╔══

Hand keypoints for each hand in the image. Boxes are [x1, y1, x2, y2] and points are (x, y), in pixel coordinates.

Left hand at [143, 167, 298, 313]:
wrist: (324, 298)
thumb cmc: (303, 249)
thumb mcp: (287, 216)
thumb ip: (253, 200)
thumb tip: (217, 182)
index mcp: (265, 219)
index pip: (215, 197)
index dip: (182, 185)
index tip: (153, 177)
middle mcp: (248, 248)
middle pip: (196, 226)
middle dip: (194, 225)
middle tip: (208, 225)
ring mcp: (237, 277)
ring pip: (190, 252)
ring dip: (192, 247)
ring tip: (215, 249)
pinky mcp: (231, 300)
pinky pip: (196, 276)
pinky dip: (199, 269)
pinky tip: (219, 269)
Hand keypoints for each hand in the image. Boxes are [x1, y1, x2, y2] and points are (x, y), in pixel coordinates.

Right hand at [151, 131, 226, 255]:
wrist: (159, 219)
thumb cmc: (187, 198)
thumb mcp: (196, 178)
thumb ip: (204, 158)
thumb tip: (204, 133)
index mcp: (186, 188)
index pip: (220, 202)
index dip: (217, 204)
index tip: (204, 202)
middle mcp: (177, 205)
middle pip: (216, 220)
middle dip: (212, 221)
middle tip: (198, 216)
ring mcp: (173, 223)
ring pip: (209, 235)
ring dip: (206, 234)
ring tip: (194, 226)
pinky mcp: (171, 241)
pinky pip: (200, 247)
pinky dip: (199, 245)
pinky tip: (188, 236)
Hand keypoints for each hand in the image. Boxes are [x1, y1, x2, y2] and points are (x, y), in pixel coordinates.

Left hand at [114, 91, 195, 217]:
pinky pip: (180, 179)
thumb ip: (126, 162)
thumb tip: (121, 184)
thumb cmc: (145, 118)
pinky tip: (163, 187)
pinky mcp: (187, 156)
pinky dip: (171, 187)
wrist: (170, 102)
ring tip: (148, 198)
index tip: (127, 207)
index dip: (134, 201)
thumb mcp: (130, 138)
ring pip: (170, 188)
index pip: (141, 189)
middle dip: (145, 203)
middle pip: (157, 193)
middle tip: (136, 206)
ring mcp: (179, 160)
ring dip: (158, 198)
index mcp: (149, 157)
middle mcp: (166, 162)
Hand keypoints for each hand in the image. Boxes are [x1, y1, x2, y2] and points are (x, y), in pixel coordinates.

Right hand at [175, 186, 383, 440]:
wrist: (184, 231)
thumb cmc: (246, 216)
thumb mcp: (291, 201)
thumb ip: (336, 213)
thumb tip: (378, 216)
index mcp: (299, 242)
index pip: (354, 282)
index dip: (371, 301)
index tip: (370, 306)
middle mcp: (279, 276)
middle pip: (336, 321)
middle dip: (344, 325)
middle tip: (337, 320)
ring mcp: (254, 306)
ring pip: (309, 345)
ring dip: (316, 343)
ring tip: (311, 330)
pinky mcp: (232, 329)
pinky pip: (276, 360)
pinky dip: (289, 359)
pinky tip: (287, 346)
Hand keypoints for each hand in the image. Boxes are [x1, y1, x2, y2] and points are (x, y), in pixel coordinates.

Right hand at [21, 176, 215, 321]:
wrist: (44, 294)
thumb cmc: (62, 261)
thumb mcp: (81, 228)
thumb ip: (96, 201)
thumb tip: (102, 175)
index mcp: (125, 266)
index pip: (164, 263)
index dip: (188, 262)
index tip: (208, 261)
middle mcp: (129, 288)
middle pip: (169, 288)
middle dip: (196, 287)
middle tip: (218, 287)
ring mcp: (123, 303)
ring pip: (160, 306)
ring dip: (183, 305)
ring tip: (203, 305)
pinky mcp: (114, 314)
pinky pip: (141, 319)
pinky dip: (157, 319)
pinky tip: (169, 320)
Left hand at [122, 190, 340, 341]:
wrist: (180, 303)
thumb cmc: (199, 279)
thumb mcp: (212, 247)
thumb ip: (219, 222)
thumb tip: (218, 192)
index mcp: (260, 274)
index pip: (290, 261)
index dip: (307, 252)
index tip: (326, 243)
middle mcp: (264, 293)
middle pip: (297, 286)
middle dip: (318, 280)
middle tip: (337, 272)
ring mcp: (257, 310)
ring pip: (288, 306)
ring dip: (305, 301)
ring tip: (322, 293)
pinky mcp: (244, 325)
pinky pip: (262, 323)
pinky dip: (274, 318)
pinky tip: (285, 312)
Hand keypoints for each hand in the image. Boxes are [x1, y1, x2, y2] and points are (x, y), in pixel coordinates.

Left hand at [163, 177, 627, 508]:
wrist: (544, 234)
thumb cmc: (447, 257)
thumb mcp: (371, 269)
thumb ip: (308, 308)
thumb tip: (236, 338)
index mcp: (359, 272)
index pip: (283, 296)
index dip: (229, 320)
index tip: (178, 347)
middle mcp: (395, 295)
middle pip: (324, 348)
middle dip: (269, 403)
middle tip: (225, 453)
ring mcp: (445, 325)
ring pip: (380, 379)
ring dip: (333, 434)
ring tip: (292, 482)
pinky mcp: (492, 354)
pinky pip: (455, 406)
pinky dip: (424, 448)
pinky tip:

╚══

## [Exercise goal]
I need every line from the material that contains the word "Left".

## [Answer box]
Left hand at [143, 167, 298, 313]:
Left hand at [114, 91, 195, 217]:
Left hand at [122, 190, 340, 341]:
Left hand at [163, 177, 627, 508]:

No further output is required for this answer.